The Development of a Data-Driven Model Calibration Method for Plasma Physics Applications
Abstract
The development and subsequent studies regarding statistical convergence for a data-driven calibration approach to physics-based models are presented with the ultimate goal of using the resulting method to analytically quantify anomalous behavior seen in experimental data of Hall effect thrusters. This calibration approach uses a single output signal to calibrate unknown input parameters of a computational model to a reference solution, either trusted analytical results or experimental data.

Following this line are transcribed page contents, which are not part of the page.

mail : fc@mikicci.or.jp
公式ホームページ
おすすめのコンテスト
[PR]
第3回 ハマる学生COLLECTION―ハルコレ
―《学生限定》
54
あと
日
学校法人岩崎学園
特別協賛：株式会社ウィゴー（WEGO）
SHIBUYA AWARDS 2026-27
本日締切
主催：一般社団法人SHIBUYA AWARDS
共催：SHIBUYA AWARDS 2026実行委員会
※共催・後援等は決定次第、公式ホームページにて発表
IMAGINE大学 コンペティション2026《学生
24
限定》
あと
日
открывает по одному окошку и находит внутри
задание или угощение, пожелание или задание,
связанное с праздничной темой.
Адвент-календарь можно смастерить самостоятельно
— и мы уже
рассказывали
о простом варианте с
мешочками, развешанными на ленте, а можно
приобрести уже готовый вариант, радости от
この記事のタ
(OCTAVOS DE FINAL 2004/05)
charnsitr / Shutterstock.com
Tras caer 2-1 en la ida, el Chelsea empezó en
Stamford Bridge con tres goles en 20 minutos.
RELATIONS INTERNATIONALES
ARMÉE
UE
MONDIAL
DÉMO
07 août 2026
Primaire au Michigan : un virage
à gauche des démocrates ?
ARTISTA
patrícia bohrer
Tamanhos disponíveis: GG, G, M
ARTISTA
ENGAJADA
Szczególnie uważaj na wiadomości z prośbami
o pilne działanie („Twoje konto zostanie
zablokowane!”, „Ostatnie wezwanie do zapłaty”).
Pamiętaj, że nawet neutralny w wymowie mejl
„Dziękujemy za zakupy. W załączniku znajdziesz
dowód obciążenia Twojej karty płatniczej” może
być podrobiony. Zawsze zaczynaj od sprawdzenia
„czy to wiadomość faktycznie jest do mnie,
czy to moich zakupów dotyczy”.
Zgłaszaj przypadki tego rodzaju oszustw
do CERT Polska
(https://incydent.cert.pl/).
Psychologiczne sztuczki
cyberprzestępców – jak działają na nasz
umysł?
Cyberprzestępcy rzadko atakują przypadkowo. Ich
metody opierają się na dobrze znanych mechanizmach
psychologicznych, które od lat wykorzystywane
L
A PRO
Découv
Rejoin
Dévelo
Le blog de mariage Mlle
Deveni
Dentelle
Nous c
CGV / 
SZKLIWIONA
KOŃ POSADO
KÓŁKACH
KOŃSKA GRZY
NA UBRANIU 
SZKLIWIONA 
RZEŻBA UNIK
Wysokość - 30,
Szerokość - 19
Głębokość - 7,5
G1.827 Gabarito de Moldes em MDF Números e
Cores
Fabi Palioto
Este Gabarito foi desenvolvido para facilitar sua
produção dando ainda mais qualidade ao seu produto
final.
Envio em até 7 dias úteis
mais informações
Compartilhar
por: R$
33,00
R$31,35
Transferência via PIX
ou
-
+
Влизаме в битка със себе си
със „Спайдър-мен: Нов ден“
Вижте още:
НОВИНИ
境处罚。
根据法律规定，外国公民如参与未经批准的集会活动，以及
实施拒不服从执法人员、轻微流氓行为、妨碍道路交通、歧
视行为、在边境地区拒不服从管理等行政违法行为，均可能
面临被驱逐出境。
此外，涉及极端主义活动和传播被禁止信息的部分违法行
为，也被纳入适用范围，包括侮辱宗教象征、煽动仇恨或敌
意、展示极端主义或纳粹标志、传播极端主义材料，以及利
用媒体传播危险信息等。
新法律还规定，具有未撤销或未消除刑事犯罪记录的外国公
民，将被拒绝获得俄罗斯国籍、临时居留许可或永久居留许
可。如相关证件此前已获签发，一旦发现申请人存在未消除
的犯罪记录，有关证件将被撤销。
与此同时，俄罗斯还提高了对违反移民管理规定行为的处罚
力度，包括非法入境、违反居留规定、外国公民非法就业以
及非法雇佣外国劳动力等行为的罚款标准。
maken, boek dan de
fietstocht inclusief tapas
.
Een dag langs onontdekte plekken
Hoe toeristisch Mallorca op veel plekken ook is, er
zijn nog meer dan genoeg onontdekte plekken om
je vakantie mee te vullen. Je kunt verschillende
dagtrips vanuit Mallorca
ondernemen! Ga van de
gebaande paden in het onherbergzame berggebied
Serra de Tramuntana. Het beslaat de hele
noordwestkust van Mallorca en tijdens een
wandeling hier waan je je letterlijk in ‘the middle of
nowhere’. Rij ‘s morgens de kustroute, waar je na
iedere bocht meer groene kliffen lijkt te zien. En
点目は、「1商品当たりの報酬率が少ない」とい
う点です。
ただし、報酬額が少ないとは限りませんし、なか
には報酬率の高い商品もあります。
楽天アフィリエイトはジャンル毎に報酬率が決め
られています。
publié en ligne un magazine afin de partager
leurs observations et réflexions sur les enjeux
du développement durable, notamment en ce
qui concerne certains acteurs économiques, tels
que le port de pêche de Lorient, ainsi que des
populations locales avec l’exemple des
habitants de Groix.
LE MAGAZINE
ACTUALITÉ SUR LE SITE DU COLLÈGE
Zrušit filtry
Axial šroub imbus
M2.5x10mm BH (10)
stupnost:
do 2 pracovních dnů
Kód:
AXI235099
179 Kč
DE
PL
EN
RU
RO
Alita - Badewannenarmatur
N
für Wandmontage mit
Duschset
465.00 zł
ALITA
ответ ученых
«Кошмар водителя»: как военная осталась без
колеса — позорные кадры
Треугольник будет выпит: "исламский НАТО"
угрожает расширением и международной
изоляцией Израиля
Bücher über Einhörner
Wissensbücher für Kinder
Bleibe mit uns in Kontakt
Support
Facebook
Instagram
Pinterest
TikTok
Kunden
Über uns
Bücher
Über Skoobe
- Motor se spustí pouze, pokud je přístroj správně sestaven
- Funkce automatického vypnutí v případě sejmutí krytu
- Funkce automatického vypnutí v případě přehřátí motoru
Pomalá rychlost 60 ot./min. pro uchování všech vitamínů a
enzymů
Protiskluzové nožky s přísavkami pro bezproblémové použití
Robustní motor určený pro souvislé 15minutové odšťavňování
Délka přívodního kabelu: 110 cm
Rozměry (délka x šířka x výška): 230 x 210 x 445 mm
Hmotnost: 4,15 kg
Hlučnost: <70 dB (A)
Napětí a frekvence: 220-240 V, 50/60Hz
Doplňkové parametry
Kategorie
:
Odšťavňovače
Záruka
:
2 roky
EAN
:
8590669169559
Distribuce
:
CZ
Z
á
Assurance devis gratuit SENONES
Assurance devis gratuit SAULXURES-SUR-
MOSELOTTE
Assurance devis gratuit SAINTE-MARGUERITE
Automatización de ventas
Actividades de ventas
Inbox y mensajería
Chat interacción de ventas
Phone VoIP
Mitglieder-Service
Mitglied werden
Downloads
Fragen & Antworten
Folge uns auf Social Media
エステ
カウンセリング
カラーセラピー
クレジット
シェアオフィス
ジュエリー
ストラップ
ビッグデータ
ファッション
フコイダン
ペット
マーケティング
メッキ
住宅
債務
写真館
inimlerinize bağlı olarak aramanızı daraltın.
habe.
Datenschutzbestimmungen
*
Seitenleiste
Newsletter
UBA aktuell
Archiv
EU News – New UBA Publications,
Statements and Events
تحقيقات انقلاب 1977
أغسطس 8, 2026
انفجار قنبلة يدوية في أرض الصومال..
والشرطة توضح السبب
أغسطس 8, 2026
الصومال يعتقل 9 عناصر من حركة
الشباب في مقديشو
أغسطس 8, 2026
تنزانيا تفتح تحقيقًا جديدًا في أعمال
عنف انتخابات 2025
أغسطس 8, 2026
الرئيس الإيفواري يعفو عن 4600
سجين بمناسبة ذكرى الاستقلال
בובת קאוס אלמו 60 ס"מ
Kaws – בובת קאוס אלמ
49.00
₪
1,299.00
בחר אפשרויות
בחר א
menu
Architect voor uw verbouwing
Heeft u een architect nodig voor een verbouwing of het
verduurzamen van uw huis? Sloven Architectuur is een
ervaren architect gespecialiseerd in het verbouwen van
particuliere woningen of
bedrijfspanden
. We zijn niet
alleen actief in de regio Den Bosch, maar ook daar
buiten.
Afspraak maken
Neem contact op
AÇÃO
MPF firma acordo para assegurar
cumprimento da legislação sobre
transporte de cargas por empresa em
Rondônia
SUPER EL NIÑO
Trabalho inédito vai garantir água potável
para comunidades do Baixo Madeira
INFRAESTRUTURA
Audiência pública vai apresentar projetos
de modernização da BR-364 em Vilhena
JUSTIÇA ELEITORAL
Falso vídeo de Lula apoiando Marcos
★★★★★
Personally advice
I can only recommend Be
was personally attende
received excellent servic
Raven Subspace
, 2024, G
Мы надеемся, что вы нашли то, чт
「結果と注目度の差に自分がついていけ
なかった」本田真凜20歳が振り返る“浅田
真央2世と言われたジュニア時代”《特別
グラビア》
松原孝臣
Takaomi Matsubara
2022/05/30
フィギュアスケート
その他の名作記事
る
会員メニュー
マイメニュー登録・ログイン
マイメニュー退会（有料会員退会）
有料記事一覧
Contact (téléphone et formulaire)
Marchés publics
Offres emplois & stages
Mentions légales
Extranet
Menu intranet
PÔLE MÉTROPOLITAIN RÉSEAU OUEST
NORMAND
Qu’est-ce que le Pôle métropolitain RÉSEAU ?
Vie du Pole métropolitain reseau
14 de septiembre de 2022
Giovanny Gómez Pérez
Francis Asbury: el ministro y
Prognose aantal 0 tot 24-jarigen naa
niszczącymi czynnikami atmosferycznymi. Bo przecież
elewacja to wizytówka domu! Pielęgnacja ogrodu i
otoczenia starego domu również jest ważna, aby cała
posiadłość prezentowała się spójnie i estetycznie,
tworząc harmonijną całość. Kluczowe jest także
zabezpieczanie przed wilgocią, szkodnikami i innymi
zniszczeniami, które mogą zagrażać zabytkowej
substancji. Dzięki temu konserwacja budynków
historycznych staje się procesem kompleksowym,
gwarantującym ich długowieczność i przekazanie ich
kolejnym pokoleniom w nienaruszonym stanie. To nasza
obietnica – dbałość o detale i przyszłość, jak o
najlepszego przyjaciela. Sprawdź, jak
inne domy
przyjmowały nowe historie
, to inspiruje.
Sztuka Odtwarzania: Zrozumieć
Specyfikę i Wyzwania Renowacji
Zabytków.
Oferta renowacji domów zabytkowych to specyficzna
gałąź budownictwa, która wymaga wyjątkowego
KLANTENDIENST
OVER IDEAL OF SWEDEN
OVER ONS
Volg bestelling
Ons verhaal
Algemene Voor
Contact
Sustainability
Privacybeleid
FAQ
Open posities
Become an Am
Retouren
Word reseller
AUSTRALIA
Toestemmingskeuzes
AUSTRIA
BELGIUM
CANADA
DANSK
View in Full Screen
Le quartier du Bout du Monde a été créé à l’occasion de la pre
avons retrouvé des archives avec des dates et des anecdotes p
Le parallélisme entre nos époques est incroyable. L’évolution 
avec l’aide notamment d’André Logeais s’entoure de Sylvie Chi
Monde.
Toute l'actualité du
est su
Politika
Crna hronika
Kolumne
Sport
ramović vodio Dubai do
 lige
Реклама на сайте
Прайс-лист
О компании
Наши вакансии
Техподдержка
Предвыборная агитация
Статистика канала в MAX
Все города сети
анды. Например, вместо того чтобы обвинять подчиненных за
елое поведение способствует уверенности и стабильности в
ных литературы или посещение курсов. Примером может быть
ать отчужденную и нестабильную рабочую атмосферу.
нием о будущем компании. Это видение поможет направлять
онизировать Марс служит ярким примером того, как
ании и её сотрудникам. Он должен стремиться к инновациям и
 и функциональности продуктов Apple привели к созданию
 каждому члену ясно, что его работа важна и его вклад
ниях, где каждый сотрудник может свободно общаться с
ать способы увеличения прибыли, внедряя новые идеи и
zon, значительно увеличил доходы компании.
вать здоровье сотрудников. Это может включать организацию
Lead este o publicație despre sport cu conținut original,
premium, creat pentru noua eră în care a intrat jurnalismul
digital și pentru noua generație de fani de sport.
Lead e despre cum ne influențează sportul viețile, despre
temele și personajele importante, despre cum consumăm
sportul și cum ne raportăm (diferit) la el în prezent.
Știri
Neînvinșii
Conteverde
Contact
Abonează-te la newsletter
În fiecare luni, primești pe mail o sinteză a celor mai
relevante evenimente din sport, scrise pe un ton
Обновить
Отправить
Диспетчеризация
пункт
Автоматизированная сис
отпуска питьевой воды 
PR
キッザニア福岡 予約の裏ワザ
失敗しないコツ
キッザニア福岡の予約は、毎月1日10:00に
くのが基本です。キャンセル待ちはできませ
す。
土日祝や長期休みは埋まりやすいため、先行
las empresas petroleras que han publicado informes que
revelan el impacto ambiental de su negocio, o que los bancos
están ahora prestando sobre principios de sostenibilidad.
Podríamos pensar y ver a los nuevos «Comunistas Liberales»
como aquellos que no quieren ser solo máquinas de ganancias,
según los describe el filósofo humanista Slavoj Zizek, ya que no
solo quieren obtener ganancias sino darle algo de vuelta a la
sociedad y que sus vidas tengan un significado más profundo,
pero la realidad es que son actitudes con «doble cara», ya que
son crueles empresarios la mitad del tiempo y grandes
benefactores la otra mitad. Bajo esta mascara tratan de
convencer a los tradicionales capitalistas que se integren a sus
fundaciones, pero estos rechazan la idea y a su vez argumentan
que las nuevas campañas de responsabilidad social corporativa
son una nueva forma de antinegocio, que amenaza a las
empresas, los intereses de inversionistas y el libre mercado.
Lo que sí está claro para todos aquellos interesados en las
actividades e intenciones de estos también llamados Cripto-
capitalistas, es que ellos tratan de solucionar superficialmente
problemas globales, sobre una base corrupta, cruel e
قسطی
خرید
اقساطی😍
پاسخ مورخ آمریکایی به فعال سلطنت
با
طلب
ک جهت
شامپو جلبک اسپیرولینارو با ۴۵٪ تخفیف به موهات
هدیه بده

The dimension of the output signal is increased by taking a time-delay embedding, based on the Takens Embedding Theorem, and the resulting time-lag phase portrait is binned as a probability distribution function. The first Wasserstein metric is used to quantify the difference between two solutions as a single variable. This process is automated using an evolutionary algorithm function from Sandia National Laboratory’s DAKOTA algorithm. The canonical chaotic Lorenz attractor, a zero-dimensional bulk plasma model, and a two-dimensional Hall effect thruster model are used to characterize and minimize the numerical uncertainties incurred by this model calibration method and give conditions for the definition of an optimal solution. Results indicate verification of the method’s ability to uncover unknown input parameter values. In particular, the model calibration method is shown to obtain results within 1% of the reference solution for various signals that were not used during the calibration process. Additionally, a more active, online, calibration technique is developed in conjunction with this thesis to detail the first step in the development of a more robust method in future work
Citation
Greve, Christine Marie (2019). The Development of a Data-Driven Model Calibration Method for Plasma Physics Applications. Master's thesis, Texas A&M University. Available electronically from https : / /hdl .handle .net /1969 .1 /188739.